La domanda è: ‘sto benedetto watermark va messo o no sulle nostre foto?

Dopo un’occhiata su Google e YouTube, ho capito che se vuoi essere cool e figo no, non devi mettere alcun watermark. Mai!
Però io non sono figo e non mi interessa essere cool, quindi dico: il watermark va messo eccome. Anzi, adesso ti spiego perché dovrebbe essere anche poco trasparente. Magari del tutto opaco. Quasi un logo, insomma, altro che discreto e poco invadente! Ecco perché.

- Qualche anno fa, su un mio blog, pubblico una delle mie prime video-animazioni. Una cosa breve contro la caccia. Una tizia commenta qualcosa come: “Splendido! Rubo” con emoticoon sorridente finale. Qualche giorno dopo vado sul blog della tizia e vedo che…mi ha davvero rubato il video! Non lo ha condiviso. Lo ha scaricato e poi pubblicato. Leggo con rabbia e crescente volontà omicida la scia di commenti. Tutti entusiasti complimenti alla stronza, che evita bene di negare di essere l’autrice del video. Anzi, ringrazia esibendo una pudica umiltà.
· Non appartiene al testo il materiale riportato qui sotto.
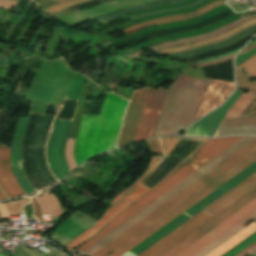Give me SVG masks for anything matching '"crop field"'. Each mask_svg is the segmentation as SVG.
<instances>
[{
	"mask_svg": "<svg viewBox=\"0 0 256 256\" xmlns=\"http://www.w3.org/2000/svg\"><path fill=\"white\" fill-rule=\"evenodd\" d=\"M126 103L116 95L107 94L99 115H83L74 150L77 166L115 147Z\"/></svg>",
	"mask_w": 256,
	"mask_h": 256,
	"instance_id": "obj_1",
	"label": "crop field"
},
{
	"mask_svg": "<svg viewBox=\"0 0 256 256\" xmlns=\"http://www.w3.org/2000/svg\"><path fill=\"white\" fill-rule=\"evenodd\" d=\"M210 82L211 80L179 76L167 92L155 136L174 134L191 124L200 96Z\"/></svg>",
	"mask_w": 256,
	"mask_h": 256,
	"instance_id": "obj_2",
	"label": "crop field"
},
{
	"mask_svg": "<svg viewBox=\"0 0 256 256\" xmlns=\"http://www.w3.org/2000/svg\"><path fill=\"white\" fill-rule=\"evenodd\" d=\"M242 137H225L217 139H209L205 145L194 155V157L184 165L180 170L174 173L166 181L156 187L154 190L146 194L144 197L139 199L137 202L132 204L130 207L118 214L112 219L103 231L97 234L95 237L87 241L78 249L82 252L93 243L98 241L100 238L105 236L107 233L115 229L117 226L122 224L124 221L129 219L131 216L136 214L138 211L143 209L145 206L150 204L152 201L157 199L159 196L167 192L169 189L174 187L176 184L181 182L183 179L188 177L190 174L195 172L197 169L202 167L204 164L209 162L211 159L219 155L221 152L226 150L228 147L233 145L235 142L240 140Z\"/></svg>",
	"mask_w": 256,
	"mask_h": 256,
	"instance_id": "obj_3",
	"label": "crop field"
},
{
	"mask_svg": "<svg viewBox=\"0 0 256 256\" xmlns=\"http://www.w3.org/2000/svg\"><path fill=\"white\" fill-rule=\"evenodd\" d=\"M256 149V138L248 143L246 146L241 148L239 151L234 153L232 156L227 158L225 161L220 163L218 166L210 170L208 173L203 175L201 178L196 180L194 183L189 185L187 188L182 190L180 193L175 195L173 198L168 200L166 203L161 205L159 208L154 210L152 213L147 215L145 218L140 220L138 223L130 227L128 230L123 232L121 235L116 237L114 240L109 242L107 245L102 247L100 250H98L96 253H94L92 256H105V254L109 251L115 250L117 247L122 245L124 242L129 240L131 237L136 235L138 232L143 230L145 227L153 223L155 220L160 218L162 215L167 213L169 210L174 208L176 205L181 203L183 200L188 198L190 195L195 193L197 190L202 188L204 185L209 183L211 180L216 178L218 175L223 173L225 170L230 168L232 165L237 163L239 160L244 158L246 155L251 153L253 150Z\"/></svg>",
	"mask_w": 256,
	"mask_h": 256,
	"instance_id": "obj_4",
	"label": "crop field"
},
{
	"mask_svg": "<svg viewBox=\"0 0 256 256\" xmlns=\"http://www.w3.org/2000/svg\"><path fill=\"white\" fill-rule=\"evenodd\" d=\"M184 139H191V138H180V137L160 138L165 157L152 158L144 175L131 187H129L127 190H125L123 193H121L119 196H117L115 199L109 202V204L113 205L115 202L120 200L126 194L128 193L129 194L125 196L123 199H121L118 203L108 208L105 214L99 220V222L97 221L98 223L96 225H94L91 229L81 233L79 236L73 239L68 244L66 249L71 251L75 246L79 245L81 242H83L85 239H87L94 233L98 232L116 214L121 212L123 209L131 205L133 202H135L144 194H146L155 186H157L172 171H174L180 164H182L190 155L184 161H182L177 167H175L170 173H168L164 178H162L157 184H155L153 187L142 182ZM196 140H199V139H196Z\"/></svg>",
	"mask_w": 256,
	"mask_h": 256,
	"instance_id": "obj_5",
	"label": "crop field"
},
{
	"mask_svg": "<svg viewBox=\"0 0 256 256\" xmlns=\"http://www.w3.org/2000/svg\"><path fill=\"white\" fill-rule=\"evenodd\" d=\"M255 187H256V173L251 177H249L244 182H242L241 184H239L237 187L232 189L230 192L222 196L220 199L215 201L213 204L205 208L202 212L213 217L216 214H218L220 211H222L223 209L231 205L233 202H235L236 200L244 196L246 193L254 189ZM210 218L211 217L201 212L198 213L196 216H194L189 221L181 225L179 228L174 230L172 233L167 235L165 238L160 240L158 243L153 245L151 248H149L139 256H158L159 254L167 250L169 247L174 245L176 242L181 240L183 237H185L186 235L191 233L193 230L198 228L200 225L208 221Z\"/></svg>",
	"mask_w": 256,
	"mask_h": 256,
	"instance_id": "obj_6",
	"label": "crop field"
},
{
	"mask_svg": "<svg viewBox=\"0 0 256 256\" xmlns=\"http://www.w3.org/2000/svg\"><path fill=\"white\" fill-rule=\"evenodd\" d=\"M254 161H256V150L249 154L247 157L242 159L240 162L235 164L233 167L228 169L226 172L221 174L219 177L214 179L212 182L207 184L205 187L200 189L198 192L193 194L191 197L186 199L184 202L179 204L177 207L172 209L170 212L165 214L163 217L158 219L156 222L148 226L146 229L141 231L139 234L134 236L132 239L124 243L122 246L117 248L112 254L109 256H122L124 253H126L128 250L133 248L135 245L140 243L142 240L147 238L149 235L154 233L156 230H158L160 227L165 225L167 222L172 220L174 217L182 213L184 210L192 206L194 203L202 199L204 196L212 192L214 189L222 185L224 182L232 178L234 175L242 171L244 168L252 164Z\"/></svg>",
	"mask_w": 256,
	"mask_h": 256,
	"instance_id": "obj_7",
	"label": "crop field"
},
{
	"mask_svg": "<svg viewBox=\"0 0 256 256\" xmlns=\"http://www.w3.org/2000/svg\"><path fill=\"white\" fill-rule=\"evenodd\" d=\"M255 137H244L242 138L240 141H238L237 143H235L233 146H231L230 148H228L226 151H224L223 153H221L219 156H217L216 158H214L213 160H211L209 163H207L206 165H204L202 168H200L199 170H197L195 173H193L192 175H190L188 178H186L185 180H183L181 183H179L178 185H176L174 188H172L171 190H169L167 193H165L164 195H162L161 197H159L157 200H155L154 202H152L150 205H148L147 207H145L143 210H141L140 212H138L136 215H134L133 217H131L129 220H127L126 222H124L122 225H120L119 227H117L115 230H113L112 232H110L109 234H107L105 237H103L102 239H100L98 242H96L95 244H93L91 247H89L88 249H86L84 252L85 253H92L93 251H97L98 249H100L102 246H104L105 244H107L109 241H111L112 239H114L116 236H118L119 234H121L123 231H125L126 229H128L130 226H132L133 224H135L136 222H138L140 219H142L143 217H145L147 214H149L150 212H152L154 209H156L157 207H159L161 204H163L164 202H166L168 199H170L171 197H173L175 194H177L178 192H180L182 189H184L185 187H187L189 184H191L192 182H194L196 179H198L199 177H201L203 174H205L206 172H208L210 169H212L213 167H215L216 165H218L220 162H222L223 160H225L227 157H229L230 155H232L234 152H236L237 150H239L241 147H243L244 145H246L248 142H250L251 140H253Z\"/></svg>",
	"mask_w": 256,
	"mask_h": 256,
	"instance_id": "obj_8",
	"label": "crop field"
},
{
	"mask_svg": "<svg viewBox=\"0 0 256 256\" xmlns=\"http://www.w3.org/2000/svg\"><path fill=\"white\" fill-rule=\"evenodd\" d=\"M254 172H256V162H254L252 165H250L249 167H247L246 169H244L242 172H240L239 174H237L235 177H233L232 179H230L228 182H226L225 184H223L222 186H220L218 189H216L215 191H213L211 194H209L208 196H206L204 199H202L201 201H199L198 203H196L194 206H192L191 208H189L187 211H185L184 213H182L180 216H178L177 218H175L173 221H171L170 223H168L167 225H165L163 228H161L160 230H158L156 233H154L153 235H151L149 238H147L146 240H144L143 242H141L139 245H137L136 247H134L132 250V252H134L135 254H140L142 251H144L145 249H147L148 247H150L152 244H154L155 242H157L159 239H161L162 237H164L165 235H167L169 232H171L172 230H174L176 227H178L179 225H181L183 222H185L186 220H188L189 218H191L193 215H195L196 213H198L200 210H202L203 208H205L206 206H208L210 203H212L213 201H215L217 198H219L220 196H222L223 194H225L227 191H229L230 189H232L234 186H236L237 184H239L241 181H243L244 179H246L247 177H249L251 174H253Z\"/></svg>",
	"mask_w": 256,
	"mask_h": 256,
	"instance_id": "obj_9",
	"label": "crop field"
},
{
	"mask_svg": "<svg viewBox=\"0 0 256 256\" xmlns=\"http://www.w3.org/2000/svg\"><path fill=\"white\" fill-rule=\"evenodd\" d=\"M72 120L56 119L48 147V160L53 174L59 179L68 172L64 150Z\"/></svg>",
	"mask_w": 256,
	"mask_h": 256,
	"instance_id": "obj_10",
	"label": "crop field"
},
{
	"mask_svg": "<svg viewBox=\"0 0 256 256\" xmlns=\"http://www.w3.org/2000/svg\"><path fill=\"white\" fill-rule=\"evenodd\" d=\"M166 92L165 90H148L135 141L154 135Z\"/></svg>",
	"mask_w": 256,
	"mask_h": 256,
	"instance_id": "obj_11",
	"label": "crop field"
},
{
	"mask_svg": "<svg viewBox=\"0 0 256 256\" xmlns=\"http://www.w3.org/2000/svg\"><path fill=\"white\" fill-rule=\"evenodd\" d=\"M256 211V199L252 201L250 204L242 208L240 211L235 213L233 216L228 218L226 221L218 225L216 228L211 230L209 233L204 235L202 238L194 242L192 245L187 247L185 250L180 252L176 256H192L197 253L199 250L204 248L210 242L215 240L217 237L222 235L224 232L229 230L231 227L239 223L241 220L249 216L251 213Z\"/></svg>",
	"mask_w": 256,
	"mask_h": 256,
	"instance_id": "obj_12",
	"label": "crop field"
},
{
	"mask_svg": "<svg viewBox=\"0 0 256 256\" xmlns=\"http://www.w3.org/2000/svg\"><path fill=\"white\" fill-rule=\"evenodd\" d=\"M30 115H31V113H29L28 118H23V117L18 118L15 130L13 133L11 146H10L12 172H13L17 182L19 183V185L25 192V194H27L31 191H34V188L28 182V180L23 172V160H22V147H23ZM18 146L20 148V152H19L20 168H21V173L24 176V180H23V178L20 174L19 168H18Z\"/></svg>",
	"mask_w": 256,
	"mask_h": 256,
	"instance_id": "obj_13",
	"label": "crop field"
},
{
	"mask_svg": "<svg viewBox=\"0 0 256 256\" xmlns=\"http://www.w3.org/2000/svg\"><path fill=\"white\" fill-rule=\"evenodd\" d=\"M254 198H256V189L254 191H252L251 193H249L247 196H245L244 198H242L240 201H238L237 203H235L234 205H232L230 208H228L227 210H225L223 213H221L220 215H218L216 218H214L213 220H211L209 223H207L206 225H204L202 228H200L199 230H197L195 233H193L192 235H190L189 237H187L185 240H183L182 242H180L178 245H176L175 247H173L171 250H169L168 252H166L164 255L162 256H174L175 254H177L179 251H181L182 249H184L186 246H188L189 244H191L193 241H195L196 239H198L199 237H201L203 234H205L206 232H208L210 229H212L213 227H215L217 224H219L220 222H222L223 220H225L227 217H229L230 215H232L234 212H236L237 210H239L241 207H243L244 205H246L247 203H249L251 200H253Z\"/></svg>",
	"mask_w": 256,
	"mask_h": 256,
	"instance_id": "obj_14",
	"label": "crop field"
},
{
	"mask_svg": "<svg viewBox=\"0 0 256 256\" xmlns=\"http://www.w3.org/2000/svg\"><path fill=\"white\" fill-rule=\"evenodd\" d=\"M147 90L134 92L120 138L119 146L134 141ZM118 146V147H119Z\"/></svg>",
	"mask_w": 256,
	"mask_h": 256,
	"instance_id": "obj_15",
	"label": "crop field"
},
{
	"mask_svg": "<svg viewBox=\"0 0 256 256\" xmlns=\"http://www.w3.org/2000/svg\"><path fill=\"white\" fill-rule=\"evenodd\" d=\"M239 94L240 92L236 91V93L227 101L224 106L210 113L196 124L191 126L186 130L185 134L192 136H213L221 122L223 115L228 111Z\"/></svg>",
	"mask_w": 256,
	"mask_h": 256,
	"instance_id": "obj_16",
	"label": "crop field"
},
{
	"mask_svg": "<svg viewBox=\"0 0 256 256\" xmlns=\"http://www.w3.org/2000/svg\"><path fill=\"white\" fill-rule=\"evenodd\" d=\"M220 83V81L214 80L207 91L204 93L196 119L220 105L234 90L233 84L226 82H223V84L217 90L216 88L220 85ZM215 89L217 92L214 94L213 92ZM212 93L214 95L211 97Z\"/></svg>",
	"mask_w": 256,
	"mask_h": 256,
	"instance_id": "obj_17",
	"label": "crop field"
},
{
	"mask_svg": "<svg viewBox=\"0 0 256 256\" xmlns=\"http://www.w3.org/2000/svg\"><path fill=\"white\" fill-rule=\"evenodd\" d=\"M0 183L10 198L24 194L11 173L9 149H0Z\"/></svg>",
	"mask_w": 256,
	"mask_h": 256,
	"instance_id": "obj_18",
	"label": "crop field"
},
{
	"mask_svg": "<svg viewBox=\"0 0 256 256\" xmlns=\"http://www.w3.org/2000/svg\"><path fill=\"white\" fill-rule=\"evenodd\" d=\"M223 4H225V1H222V0L214 1V2H211L210 4H208L207 6H205L203 8H200L198 10H195L193 12L174 15V16H170V17H166V18H162V19H157V20H152V21H149V22H146V23H143V24L131 26L128 29L123 30L121 32H123L124 34L127 35V34L133 32L135 30H138V29H141V28H144V27H148V26H152V25H156V24H160V23L179 21V20H183V19L191 18V17H196V16H199V15L205 13L206 11H208V10L214 8V7H217V6H220V5H223Z\"/></svg>",
	"mask_w": 256,
	"mask_h": 256,
	"instance_id": "obj_19",
	"label": "crop field"
},
{
	"mask_svg": "<svg viewBox=\"0 0 256 256\" xmlns=\"http://www.w3.org/2000/svg\"><path fill=\"white\" fill-rule=\"evenodd\" d=\"M256 24V19H253L247 23H244L220 36L208 39L206 41L200 42V43H195V44H189V45H183V46H177V47H173V48H168V49H163L160 51H157L158 54L162 55V54H166V53H172V52H178V51H185V50H190L193 48H197V47H201V46H205V45H209V44H213V43H217V42H221L227 38H229L230 36L244 30L245 28L255 25Z\"/></svg>",
	"mask_w": 256,
	"mask_h": 256,
	"instance_id": "obj_20",
	"label": "crop field"
},
{
	"mask_svg": "<svg viewBox=\"0 0 256 256\" xmlns=\"http://www.w3.org/2000/svg\"><path fill=\"white\" fill-rule=\"evenodd\" d=\"M256 17V13L255 14H252V15H249V16H245V17H242L214 32H211V33H207V34H203L201 36H197V37H193V38H188V39H184V40H179V41H173V42H168V43H163V44H159V45H155V46H152V47H149L151 48L152 50L156 51V50H159V49H162V48H166V47H172V46H176V45H179V44H185V43H191V42H197V41H201V40H204V39H207V38H210V37H213V36H216V35H219L243 22H246V21H249L253 18Z\"/></svg>",
	"mask_w": 256,
	"mask_h": 256,
	"instance_id": "obj_21",
	"label": "crop field"
},
{
	"mask_svg": "<svg viewBox=\"0 0 256 256\" xmlns=\"http://www.w3.org/2000/svg\"><path fill=\"white\" fill-rule=\"evenodd\" d=\"M256 222V221H254ZM251 223L249 226L244 228L242 231H240L238 234H236L234 237L229 239L227 242L222 244L220 247L215 249L213 252L208 254L207 256H221L225 252H227L229 249L234 247L236 244L241 242L243 239L251 235L253 232L256 231V223Z\"/></svg>",
	"mask_w": 256,
	"mask_h": 256,
	"instance_id": "obj_22",
	"label": "crop field"
},
{
	"mask_svg": "<svg viewBox=\"0 0 256 256\" xmlns=\"http://www.w3.org/2000/svg\"><path fill=\"white\" fill-rule=\"evenodd\" d=\"M249 219H256V212H254L253 214H251L249 217H247L246 219H244L242 222H240L239 224H237L235 227H233L232 229H230L228 232H226L225 234H223L221 237H219L218 239H216L214 242H212L211 244H209L207 247H205L204 249H202L200 252H198L197 254H195L194 256H205L208 253H210L212 250H214L215 248H217L219 245H221L222 243H224L226 240H228L229 238H231L233 235H235L237 232H239L240 230H242L245 226L244 224L249 220Z\"/></svg>",
	"mask_w": 256,
	"mask_h": 256,
	"instance_id": "obj_23",
	"label": "crop field"
},
{
	"mask_svg": "<svg viewBox=\"0 0 256 256\" xmlns=\"http://www.w3.org/2000/svg\"><path fill=\"white\" fill-rule=\"evenodd\" d=\"M36 198L43 210L44 216L50 215V217L53 218L64 215L57 199L53 197L51 194Z\"/></svg>",
	"mask_w": 256,
	"mask_h": 256,
	"instance_id": "obj_24",
	"label": "crop field"
},
{
	"mask_svg": "<svg viewBox=\"0 0 256 256\" xmlns=\"http://www.w3.org/2000/svg\"><path fill=\"white\" fill-rule=\"evenodd\" d=\"M178 1H182V0H159V1H153V2H149V3H145V4H141V5H137V6H133V7H129L126 8L116 14L113 15H109L103 18H98L97 20H99L101 23L110 21L112 19H115L123 14L126 13H130V12H134V11H138V10H142V9H147V8H151V7H155V6H160V5H165V4H170V3H174V2H178Z\"/></svg>",
	"mask_w": 256,
	"mask_h": 256,
	"instance_id": "obj_25",
	"label": "crop field"
},
{
	"mask_svg": "<svg viewBox=\"0 0 256 256\" xmlns=\"http://www.w3.org/2000/svg\"><path fill=\"white\" fill-rule=\"evenodd\" d=\"M249 92L247 94H244V93L241 94V96L237 99V101L233 104V106L227 112L224 119L239 117V115L242 113L245 107L255 97V95L251 94L252 92L251 93Z\"/></svg>",
	"mask_w": 256,
	"mask_h": 256,
	"instance_id": "obj_26",
	"label": "crop field"
},
{
	"mask_svg": "<svg viewBox=\"0 0 256 256\" xmlns=\"http://www.w3.org/2000/svg\"><path fill=\"white\" fill-rule=\"evenodd\" d=\"M52 1L62 3V2L69 1V0H52ZM88 1H91V0H73V1L66 2V3L54 5L52 7L47 8V9L41 10L40 12L42 14L48 16L49 14H51L55 11L63 10V9H66V8H69V7L78 5V4L88 2Z\"/></svg>",
	"mask_w": 256,
	"mask_h": 256,
	"instance_id": "obj_27",
	"label": "crop field"
},
{
	"mask_svg": "<svg viewBox=\"0 0 256 256\" xmlns=\"http://www.w3.org/2000/svg\"><path fill=\"white\" fill-rule=\"evenodd\" d=\"M54 86L55 85H53V84L41 82L37 89L34 99L49 103L51 96H52Z\"/></svg>",
	"mask_w": 256,
	"mask_h": 256,
	"instance_id": "obj_28",
	"label": "crop field"
},
{
	"mask_svg": "<svg viewBox=\"0 0 256 256\" xmlns=\"http://www.w3.org/2000/svg\"><path fill=\"white\" fill-rule=\"evenodd\" d=\"M236 71H237L238 87L246 88L256 94V82L251 83L249 81L252 78V76L244 74L243 70L241 69L236 68Z\"/></svg>",
	"mask_w": 256,
	"mask_h": 256,
	"instance_id": "obj_29",
	"label": "crop field"
},
{
	"mask_svg": "<svg viewBox=\"0 0 256 256\" xmlns=\"http://www.w3.org/2000/svg\"><path fill=\"white\" fill-rule=\"evenodd\" d=\"M256 241V232L223 256H235Z\"/></svg>",
	"mask_w": 256,
	"mask_h": 256,
	"instance_id": "obj_30",
	"label": "crop field"
},
{
	"mask_svg": "<svg viewBox=\"0 0 256 256\" xmlns=\"http://www.w3.org/2000/svg\"><path fill=\"white\" fill-rule=\"evenodd\" d=\"M76 140L68 139L66 144L65 156L69 166V170L71 171L73 168L76 167L73 150Z\"/></svg>",
	"mask_w": 256,
	"mask_h": 256,
	"instance_id": "obj_31",
	"label": "crop field"
},
{
	"mask_svg": "<svg viewBox=\"0 0 256 256\" xmlns=\"http://www.w3.org/2000/svg\"><path fill=\"white\" fill-rule=\"evenodd\" d=\"M239 67L245 68L246 73L250 75H256V54L246 60L243 64H241Z\"/></svg>",
	"mask_w": 256,
	"mask_h": 256,
	"instance_id": "obj_32",
	"label": "crop field"
},
{
	"mask_svg": "<svg viewBox=\"0 0 256 256\" xmlns=\"http://www.w3.org/2000/svg\"><path fill=\"white\" fill-rule=\"evenodd\" d=\"M30 199L5 204L9 213H23L22 205L29 203Z\"/></svg>",
	"mask_w": 256,
	"mask_h": 256,
	"instance_id": "obj_33",
	"label": "crop field"
},
{
	"mask_svg": "<svg viewBox=\"0 0 256 256\" xmlns=\"http://www.w3.org/2000/svg\"><path fill=\"white\" fill-rule=\"evenodd\" d=\"M147 143H148V147H149L150 152L162 154L161 147H160L158 139L148 141Z\"/></svg>",
	"mask_w": 256,
	"mask_h": 256,
	"instance_id": "obj_34",
	"label": "crop field"
},
{
	"mask_svg": "<svg viewBox=\"0 0 256 256\" xmlns=\"http://www.w3.org/2000/svg\"><path fill=\"white\" fill-rule=\"evenodd\" d=\"M256 53V48L245 53V54H242L240 56L237 57L236 59V66L241 64L243 61H245L247 58H249L251 55L255 54Z\"/></svg>",
	"mask_w": 256,
	"mask_h": 256,
	"instance_id": "obj_35",
	"label": "crop field"
},
{
	"mask_svg": "<svg viewBox=\"0 0 256 256\" xmlns=\"http://www.w3.org/2000/svg\"><path fill=\"white\" fill-rule=\"evenodd\" d=\"M32 202H33V205H34V209H35V213H36V218H37L39 221L43 220V218H42V213H41V210H40V208H39L38 203L35 201L34 198H32Z\"/></svg>",
	"mask_w": 256,
	"mask_h": 256,
	"instance_id": "obj_36",
	"label": "crop field"
},
{
	"mask_svg": "<svg viewBox=\"0 0 256 256\" xmlns=\"http://www.w3.org/2000/svg\"><path fill=\"white\" fill-rule=\"evenodd\" d=\"M0 213L2 218H9V214L4 204L0 205Z\"/></svg>",
	"mask_w": 256,
	"mask_h": 256,
	"instance_id": "obj_37",
	"label": "crop field"
},
{
	"mask_svg": "<svg viewBox=\"0 0 256 256\" xmlns=\"http://www.w3.org/2000/svg\"><path fill=\"white\" fill-rule=\"evenodd\" d=\"M234 56H235V54H234V55H231V56H227V57L221 58V59H217V60H214V61H211V62H207V63H204V64L195 65L194 67L217 63V62H219V61H222V60L228 59V58H230V57H234Z\"/></svg>",
	"mask_w": 256,
	"mask_h": 256,
	"instance_id": "obj_38",
	"label": "crop field"
},
{
	"mask_svg": "<svg viewBox=\"0 0 256 256\" xmlns=\"http://www.w3.org/2000/svg\"><path fill=\"white\" fill-rule=\"evenodd\" d=\"M240 49L230 53V54H233V53H236L238 52ZM230 54H226V55H222V56H218V57H214V58H210V59H207V60H203V61H199L198 63H201V62H206V61H210V60H214V59H217V58H221V57H224V56H227V55H230Z\"/></svg>",
	"mask_w": 256,
	"mask_h": 256,
	"instance_id": "obj_39",
	"label": "crop field"
},
{
	"mask_svg": "<svg viewBox=\"0 0 256 256\" xmlns=\"http://www.w3.org/2000/svg\"><path fill=\"white\" fill-rule=\"evenodd\" d=\"M142 52L143 51H138V52H136L134 54H131V55H128L126 57H130V58L138 57V56H141Z\"/></svg>",
	"mask_w": 256,
	"mask_h": 256,
	"instance_id": "obj_40",
	"label": "crop field"
},
{
	"mask_svg": "<svg viewBox=\"0 0 256 256\" xmlns=\"http://www.w3.org/2000/svg\"><path fill=\"white\" fill-rule=\"evenodd\" d=\"M256 245V242L254 244H252L250 247H248L247 249H245L243 252H241L240 254H238L237 256H242L243 254H245L248 250H250L251 248H253Z\"/></svg>",
	"mask_w": 256,
	"mask_h": 256,
	"instance_id": "obj_41",
	"label": "crop field"
},
{
	"mask_svg": "<svg viewBox=\"0 0 256 256\" xmlns=\"http://www.w3.org/2000/svg\"><path fill=\"white\" fill-rule=\"evenodd\" d=\"M255 47H256V44H254V45H252V46H250V47L244 49V50L241 52V54L244 53V52H246V51H249V50H251V49H253V48H255Z\"/></svg>",
	"mask_w": 256,
	"mask_h": 256,
	"instance_id": "obj_42",
	"label": "crop field"
},
{
	"mask_svg": "<svg viewBox=\"0 0 256 256\" xmlns=\"http://www.w3.org/2000/svg\"><path fill=\"white\" fill-rule=\"evenodd\" d=\"M0 113H1V111H0ZM7 197H6V195L3 193V191L0 189V200L1 199H6Z\"/></svg>",
	"mask_w": 256,
	"mask_h": 256,
	"instance_id": "obj_43",
	"label": "crop field"
},
{
	"mask_svg": "<svg viewBox=\"0 0 256 256\" xmlns=\"http://www.w3.org/2000/svg\"><path fill=\"white\" fill-rule=\"evenodd\" d=\"M255 251H256V247L253 248L252 250H250L249 252L252 254V253H254Z\"/></svg>",
	"mask_w": 256,
	"mask_h": 256,
	"instance_id": "obj_44",
	"label": "crop field"
},
{
	"mask_svg": "<svg viewBox=\"0 0 256 256\" xmlns=\"http://www.w3.org/2000/svg\"><path fill=\"white\" fill-rule=\"evenodd\" d=\"M254 42H256V39H255V40H253V41H251V42L249 43V45H250V44H252V43H254ZM249 45H248V46H249Z\"/></svg>",
	"mask_w": 256,
	"mask_h": 256,
	"instance_id": "obj_45",
	"label": "crop field"
},
{
	"mask_svg": "<svg viewBox=\"0 0 256 256\" xmlns=\"http://www.w3.org/2000/svg\"><path fill=\"white\" fill-rule=\"evenodd\" d=\"M253 256H256V254H255V255H253Z\"/></svg>",
	"mask_w": 256,
	"mask_h": 256,
	"instance_id": "obj_46",
	"label": "crop field"
}]
</instances>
In conclusione: che si tratti di video, foto e altro ancora, nel web c’è gente che ha l’abitudine di appropriarsi dei lavori altrui facendo credere che siano i propri. Un watermark ben fatto e ben posizionato scoraggia o addirittura evita questa pratica schifosa e nausebonda.

- Anche se la fotografia è solo una tua passione, non sottovalutarla. Potrebbe trasformarsi in una occasionale fonte di reddito, se non in un lavoro vero e proprio.
Quanto sto per dire vale ancora di più se sei un freelance che vuole affermarsi come fotografo.
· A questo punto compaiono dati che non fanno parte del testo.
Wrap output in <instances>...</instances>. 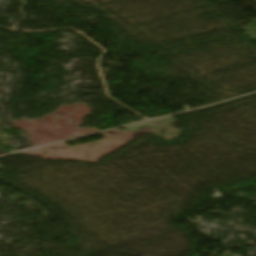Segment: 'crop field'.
Masks as SVG:
<instances>
[{
  "instance_id": "8a807250",
  "label": "crop field",
  "mask_w": 256,
  "mask_h": 256,
  "mask_svg": "<svg viewBox=\"0 0 256 256\" xmlns=\"http://www.w3.org/2000/svg\"><path fill=\"white\" fill-rule=\"evenodd\" d=\"M6 152L5 151H3L1 148H0V155L1 154H5Z\"/></svg>"
}]
</instances>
Collegare il proprio lavoro al proprio nome è fondamentale sia per farti conoscere sia in un’ottica di personal branding generale. 
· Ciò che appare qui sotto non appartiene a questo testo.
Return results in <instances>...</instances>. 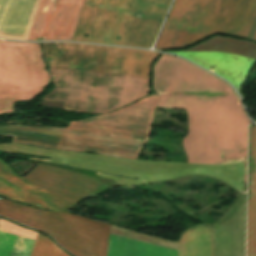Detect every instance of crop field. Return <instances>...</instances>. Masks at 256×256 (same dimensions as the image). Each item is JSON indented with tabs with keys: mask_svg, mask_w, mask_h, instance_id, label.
Segmentation results:
<instances>
[{
	"mask_svg": "<svg viewBox=\"0 0 256 256\" xmlns=\"http://www.w3.org/2000/svg\"><path fill=\"white\" fill-rule=\"evenodd\" d=\"M0 222L37 234L7 221ZM3 223H0V256H29L36 236Z\"/></svg>",
	"mask_w": 256,
	"mask_h": 256,
	"instance_id": "obj_1",
	"label": "crop field"
},
{
	"mask_svg": "<svg viewBox=\"0 0 256 256\" xmlns=\"http://www.w3.org/2000/svg\"><path fill=\"white\" fill-rule=\"evenodd\" d=\"M30 256H69L47 238L37 235L36 242L33 246Z\"/></svg>",
	"mask_w": 256,
	"mask_h": 256,
	"instance_id": "obj_2",
	"label": "crop field"
}]
</instances>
In conclusione: il watermark diventa una specie di logo che riporta il tuo nome e un recapito (indirizzo email, sito web, pagina Facebook, account Twitter ecc). Quindi la percentuale di opacità è superiore a quella di trasparenza, in modo tale da rendere ben leggibile nome e recapito. Infine, si fa vedere! Il tuo obiettivo non è quello di vendere quella foto. Il tuo obiettivo è quello di mostrare, attraverso quella foto, come lavori e fornire un’indicazione su come contattarti.